Although still in its infancy, in the emerging Energy Cloud, the battleground is divided similarly, with advocates of open and closed models both beginning to stake claims.

The Energy Cloud – the end result of an evolutionary shift away from a financial and engineering model that relies on large centralized power plants owned by utilities to one that is more diverse, in terms of sources of generation and ownership of assets, and enables the integration of new, distributed energy resources in addition to traditional generation – provides a rich ecosystem for breeding innovation as energy becomes increasingly democratized.  As depicted in the graphic below, the hallmark of the Energy Cloud is a shift away from one-way power flows to bidirectional flows in which consumers become both consumers and producers of power:

The Energy Cloud

(Source: Navigant Research)

Lessons from the Revolution

There are many lessons from the Internet revolution that can be applied to the Energy Cloud.  Open and closed Energy Cloud models alike must balance the need for access, reliability, safety, and ultimately, innovation.

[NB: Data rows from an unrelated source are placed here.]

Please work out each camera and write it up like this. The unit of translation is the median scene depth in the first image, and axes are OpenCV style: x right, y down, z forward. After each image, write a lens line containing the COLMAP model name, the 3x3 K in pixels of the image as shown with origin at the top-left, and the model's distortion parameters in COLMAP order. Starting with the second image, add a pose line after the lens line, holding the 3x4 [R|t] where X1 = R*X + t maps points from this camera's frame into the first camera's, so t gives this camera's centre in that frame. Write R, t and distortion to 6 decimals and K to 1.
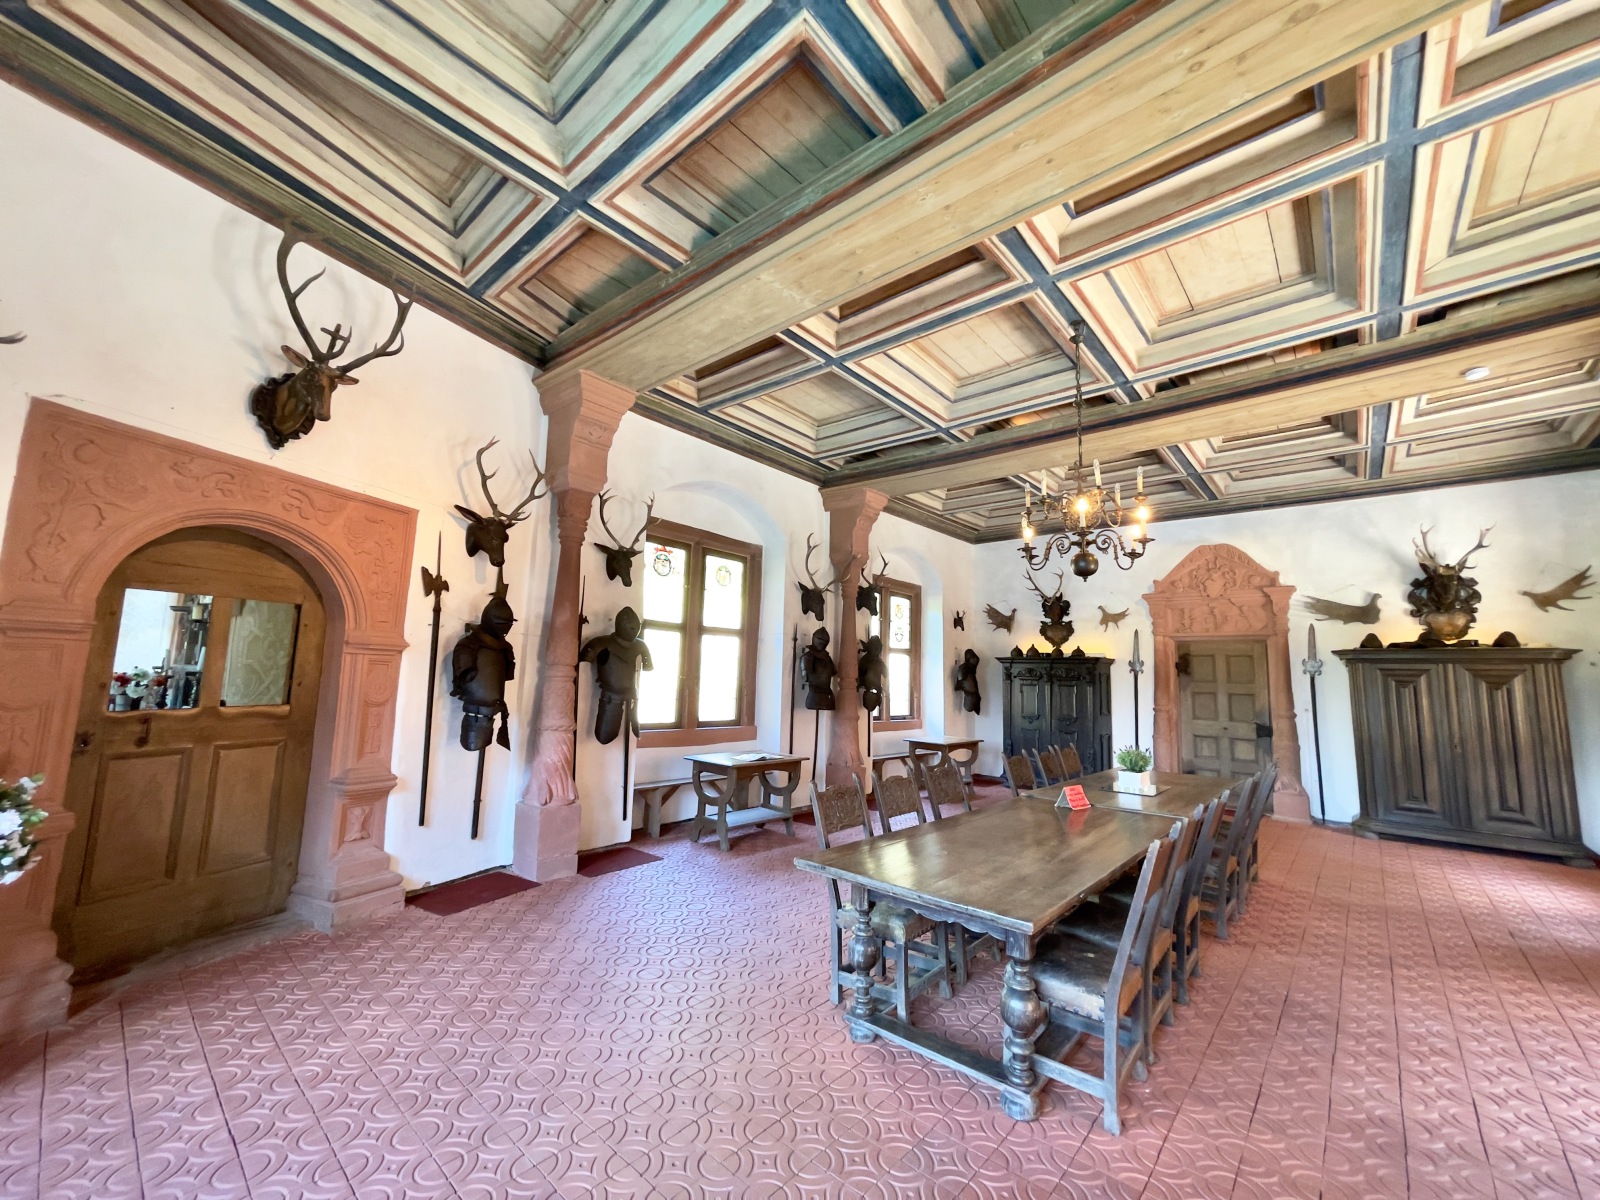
lens RADIAL K [[639.6, 0, 800.0], [0, 639.6, 600.0], [0, 0, 1]] dist [-0.021074, 0.010437]
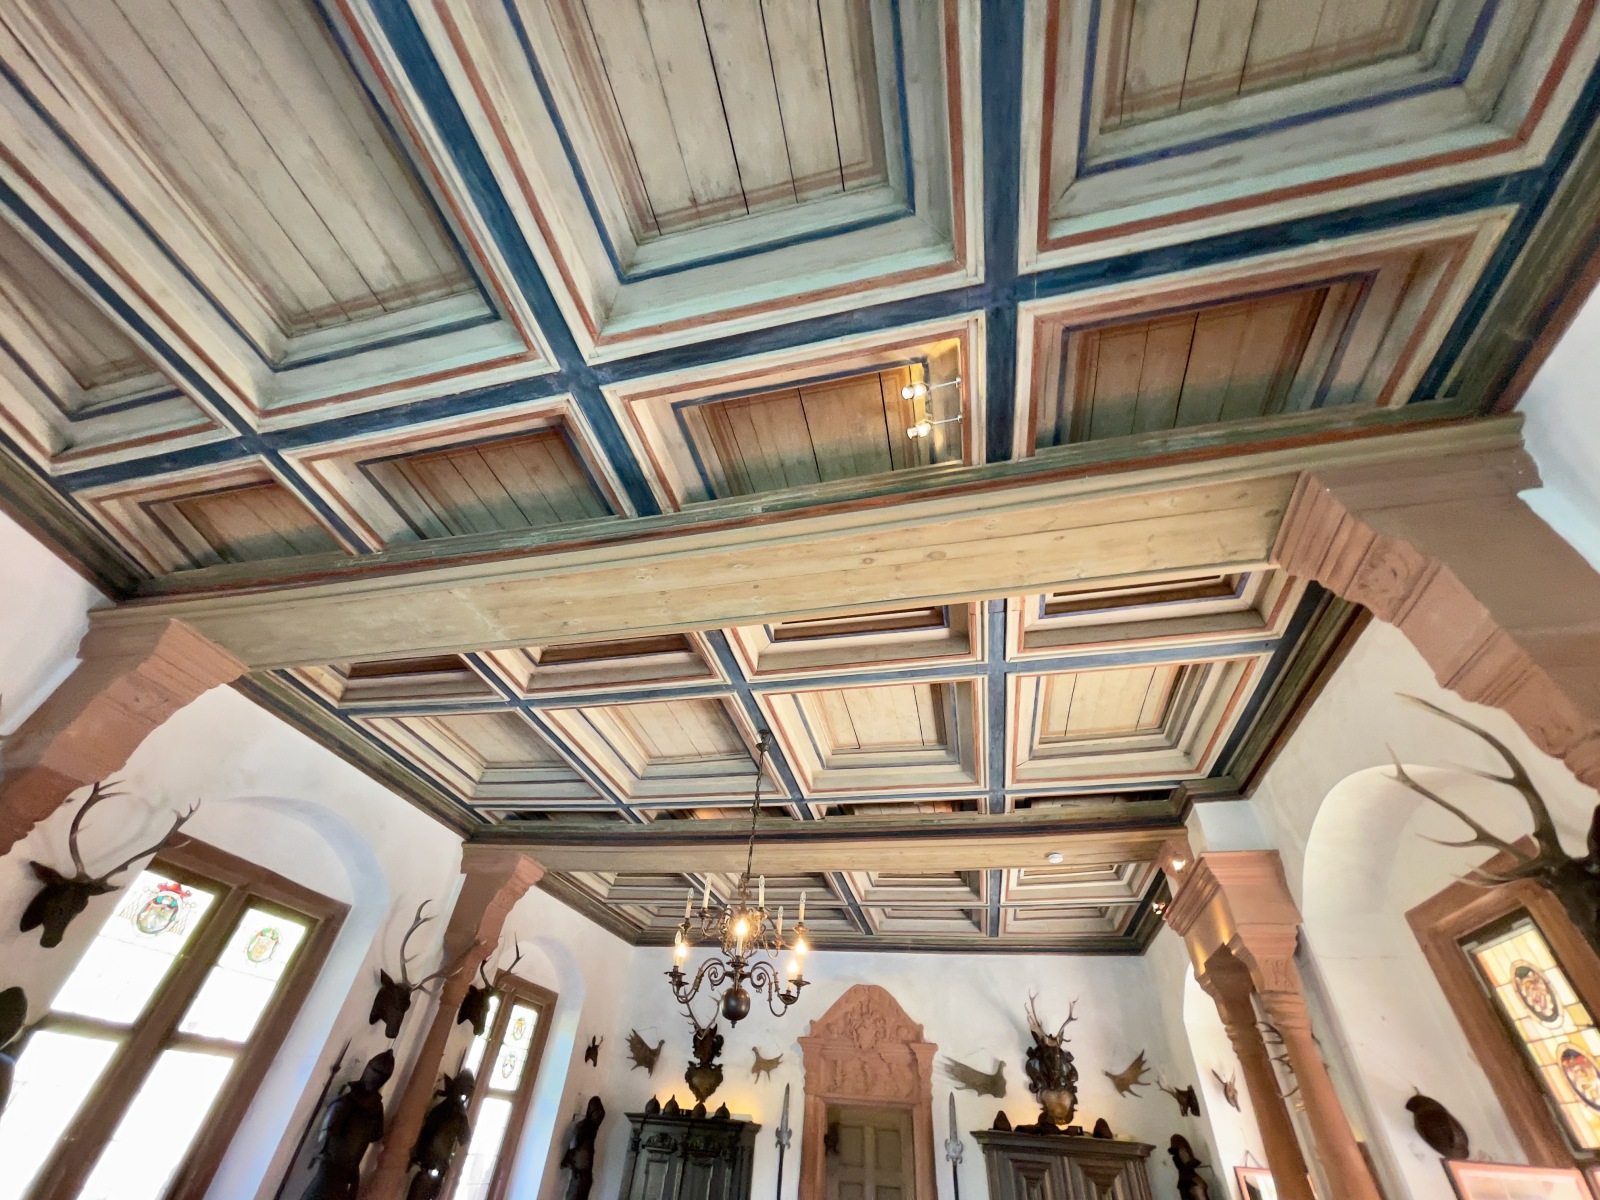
lens RADIAL K [[641.1, 0, 800.0], [0, 641.1, 600.0], [0, 0, 1]] dist [-0.002301, -0.000588]
pose [[0.877797, 0.335891, 0.341540, 0.040525], [-0.097759, 0.823583, -0.558708, -0.023900], [-0.468951, 0.457044, 0.755775, 0.057364]]
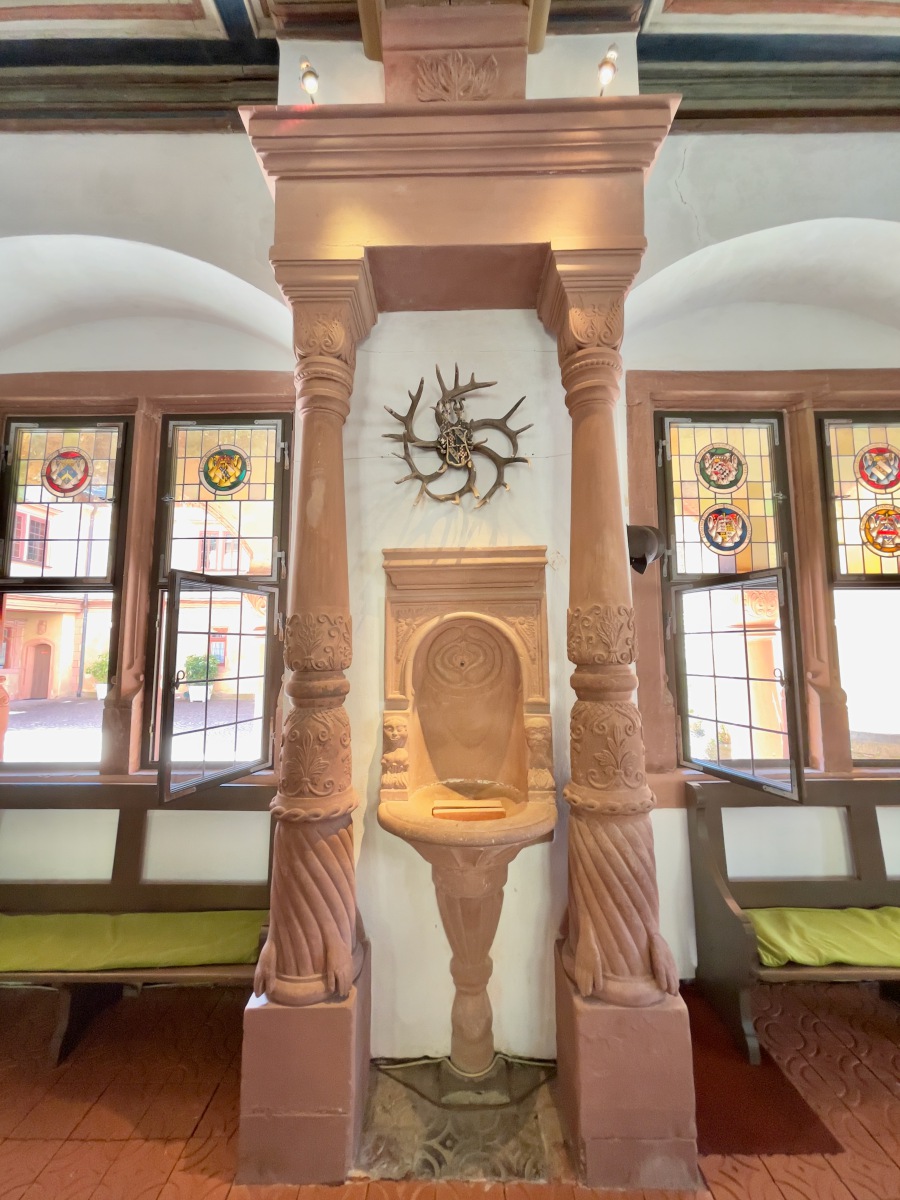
lens RADIAL K [[480.9, 0, 449.1], [0, 480.9, 571.0], [0, 0, 1]] dist [-0.002301, -0.000588]
pose [[-0.670411, 0.050798, 0.740249, 0.205672], [-0.100031, 0.982358, -0.158006, 0.001919], [-0.735216, -0.179976, -0.653503, 0.236518]]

The question comes down to this: will the Energy Cloud take the form of a walled garden, as CompuServe and America Online attempted in the early days of the Internet and Facebook is doing today, or will it remain an open landscape?  Or, perhaps of more relevance to stakeholders, which model best serves the goal of fostering a thriving, ubiquitous Energy Cloud?

Likely, both open and closed models will play key roles, as the Energy Cloud will serve multiple objectives simultaneously.  According to an essay on the topic from PricewaterhouseCoopers, innovation is almost never an either/or choice.  As most companies have discovered, their innovation goals involve a complex mix of closed and open models that is uniquely tailored to their specific innovation objectives.

Customers and Providers

For the incumbent utility, for example, objectives remain focused on preserving market share and maintaining safety and reliability while also growing profitability.  For the consumer, access to inexpensive and reliable power around the clock and choice in how and by whom their energy is produced remain key objectives.  Some stakeholders will seek to maximize either one of these positions, while others will seek to bridge the two.

In either case, the emergence of the Energy Cloud will require a rethinking of standards, protocols, and relationships among stakeholders.  With a slew of innovative technologies gaining market share – solar PV, distributed storage, home energy management systems – the integration of these assets into an efficient and resilient system remains among the greatest challenges ahead for all Energy Cloud stakeholders, and will likely be where the greatest emphasis on innovation will occur.